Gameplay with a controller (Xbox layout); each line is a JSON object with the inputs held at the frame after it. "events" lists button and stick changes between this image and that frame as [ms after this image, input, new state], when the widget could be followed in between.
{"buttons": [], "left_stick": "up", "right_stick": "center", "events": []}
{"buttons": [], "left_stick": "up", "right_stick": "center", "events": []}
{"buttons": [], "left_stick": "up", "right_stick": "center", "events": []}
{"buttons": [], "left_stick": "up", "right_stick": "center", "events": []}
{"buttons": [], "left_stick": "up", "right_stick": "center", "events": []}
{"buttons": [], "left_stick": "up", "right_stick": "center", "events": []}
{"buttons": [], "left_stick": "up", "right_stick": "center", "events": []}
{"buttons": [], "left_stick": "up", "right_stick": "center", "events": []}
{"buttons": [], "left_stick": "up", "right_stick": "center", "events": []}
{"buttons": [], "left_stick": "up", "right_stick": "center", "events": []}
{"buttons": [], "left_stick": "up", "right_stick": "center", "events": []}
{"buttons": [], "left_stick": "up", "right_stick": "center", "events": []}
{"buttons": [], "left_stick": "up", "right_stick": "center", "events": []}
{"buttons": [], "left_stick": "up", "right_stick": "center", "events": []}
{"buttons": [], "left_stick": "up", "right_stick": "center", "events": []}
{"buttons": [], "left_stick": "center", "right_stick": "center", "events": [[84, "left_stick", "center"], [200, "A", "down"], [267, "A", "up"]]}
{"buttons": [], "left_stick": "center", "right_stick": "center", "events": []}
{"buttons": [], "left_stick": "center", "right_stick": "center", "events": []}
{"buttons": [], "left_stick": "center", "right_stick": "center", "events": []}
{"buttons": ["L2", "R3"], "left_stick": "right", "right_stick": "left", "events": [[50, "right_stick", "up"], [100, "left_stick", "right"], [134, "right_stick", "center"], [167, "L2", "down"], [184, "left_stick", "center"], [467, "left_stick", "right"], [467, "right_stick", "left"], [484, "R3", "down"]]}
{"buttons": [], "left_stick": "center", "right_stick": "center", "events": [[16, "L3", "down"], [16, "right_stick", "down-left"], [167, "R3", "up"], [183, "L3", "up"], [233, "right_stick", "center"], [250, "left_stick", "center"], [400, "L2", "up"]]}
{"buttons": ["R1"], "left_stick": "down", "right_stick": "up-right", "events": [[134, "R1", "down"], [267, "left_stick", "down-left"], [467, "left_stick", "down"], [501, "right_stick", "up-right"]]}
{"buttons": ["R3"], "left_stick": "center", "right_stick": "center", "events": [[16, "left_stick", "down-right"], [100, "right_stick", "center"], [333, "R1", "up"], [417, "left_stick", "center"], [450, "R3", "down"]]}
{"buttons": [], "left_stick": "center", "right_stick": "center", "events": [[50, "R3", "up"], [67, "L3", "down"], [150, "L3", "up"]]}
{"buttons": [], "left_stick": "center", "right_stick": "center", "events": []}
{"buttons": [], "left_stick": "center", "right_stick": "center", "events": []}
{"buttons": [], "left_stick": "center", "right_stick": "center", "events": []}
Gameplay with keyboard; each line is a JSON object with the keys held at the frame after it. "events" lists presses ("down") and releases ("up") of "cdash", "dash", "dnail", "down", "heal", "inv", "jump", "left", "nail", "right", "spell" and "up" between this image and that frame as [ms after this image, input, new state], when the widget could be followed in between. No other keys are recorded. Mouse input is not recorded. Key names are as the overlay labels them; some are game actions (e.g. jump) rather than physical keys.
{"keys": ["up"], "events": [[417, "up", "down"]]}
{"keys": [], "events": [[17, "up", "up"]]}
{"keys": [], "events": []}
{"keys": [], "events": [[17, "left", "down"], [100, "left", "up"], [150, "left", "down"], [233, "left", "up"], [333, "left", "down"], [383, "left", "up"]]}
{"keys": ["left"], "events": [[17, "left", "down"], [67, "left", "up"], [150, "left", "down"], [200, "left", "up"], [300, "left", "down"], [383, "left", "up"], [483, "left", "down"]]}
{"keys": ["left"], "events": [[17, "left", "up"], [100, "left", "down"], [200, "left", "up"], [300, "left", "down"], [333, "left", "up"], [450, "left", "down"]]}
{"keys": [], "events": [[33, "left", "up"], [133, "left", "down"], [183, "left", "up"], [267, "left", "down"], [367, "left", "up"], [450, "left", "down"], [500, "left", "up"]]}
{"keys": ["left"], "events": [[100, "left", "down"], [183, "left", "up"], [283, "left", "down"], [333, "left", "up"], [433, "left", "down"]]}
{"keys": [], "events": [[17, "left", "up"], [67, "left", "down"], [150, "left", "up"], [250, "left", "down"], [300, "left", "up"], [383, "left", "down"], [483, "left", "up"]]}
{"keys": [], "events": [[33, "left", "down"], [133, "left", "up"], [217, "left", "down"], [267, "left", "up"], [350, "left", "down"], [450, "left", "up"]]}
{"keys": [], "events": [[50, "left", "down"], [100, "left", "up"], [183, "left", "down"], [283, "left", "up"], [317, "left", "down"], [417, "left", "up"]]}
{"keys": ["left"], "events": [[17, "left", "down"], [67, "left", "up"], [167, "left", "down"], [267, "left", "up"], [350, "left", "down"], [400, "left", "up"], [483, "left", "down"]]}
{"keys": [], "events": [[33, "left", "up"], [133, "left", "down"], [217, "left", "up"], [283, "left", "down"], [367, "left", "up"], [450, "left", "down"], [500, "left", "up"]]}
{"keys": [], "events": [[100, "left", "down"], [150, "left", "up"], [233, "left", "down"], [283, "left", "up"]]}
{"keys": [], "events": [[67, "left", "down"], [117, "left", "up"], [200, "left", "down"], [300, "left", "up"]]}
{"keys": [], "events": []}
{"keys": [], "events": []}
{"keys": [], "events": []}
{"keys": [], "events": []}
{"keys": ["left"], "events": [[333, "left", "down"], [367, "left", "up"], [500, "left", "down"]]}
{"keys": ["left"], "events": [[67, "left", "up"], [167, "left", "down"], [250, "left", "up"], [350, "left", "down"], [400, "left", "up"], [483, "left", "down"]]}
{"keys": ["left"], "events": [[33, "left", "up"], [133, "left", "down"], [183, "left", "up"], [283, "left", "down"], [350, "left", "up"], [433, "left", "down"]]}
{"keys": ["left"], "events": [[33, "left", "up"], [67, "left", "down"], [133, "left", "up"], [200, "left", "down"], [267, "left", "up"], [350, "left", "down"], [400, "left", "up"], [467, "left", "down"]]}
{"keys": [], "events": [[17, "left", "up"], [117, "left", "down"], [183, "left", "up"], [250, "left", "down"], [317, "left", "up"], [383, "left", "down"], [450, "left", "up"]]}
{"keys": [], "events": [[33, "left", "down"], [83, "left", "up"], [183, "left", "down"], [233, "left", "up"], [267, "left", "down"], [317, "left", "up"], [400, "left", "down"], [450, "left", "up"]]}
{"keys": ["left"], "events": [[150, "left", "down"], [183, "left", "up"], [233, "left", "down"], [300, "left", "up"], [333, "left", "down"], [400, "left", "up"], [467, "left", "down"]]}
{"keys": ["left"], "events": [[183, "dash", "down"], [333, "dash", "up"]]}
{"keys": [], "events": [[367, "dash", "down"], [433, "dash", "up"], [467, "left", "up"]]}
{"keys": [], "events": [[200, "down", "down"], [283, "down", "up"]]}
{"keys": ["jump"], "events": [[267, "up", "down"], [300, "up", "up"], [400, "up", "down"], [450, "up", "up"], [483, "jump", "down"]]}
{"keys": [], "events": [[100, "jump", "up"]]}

INSTRUCTIONS FOR THE TASK
One number answers this exercise: the count of lines above in which the word "after" appears.

PROBLEM SOLUTION
2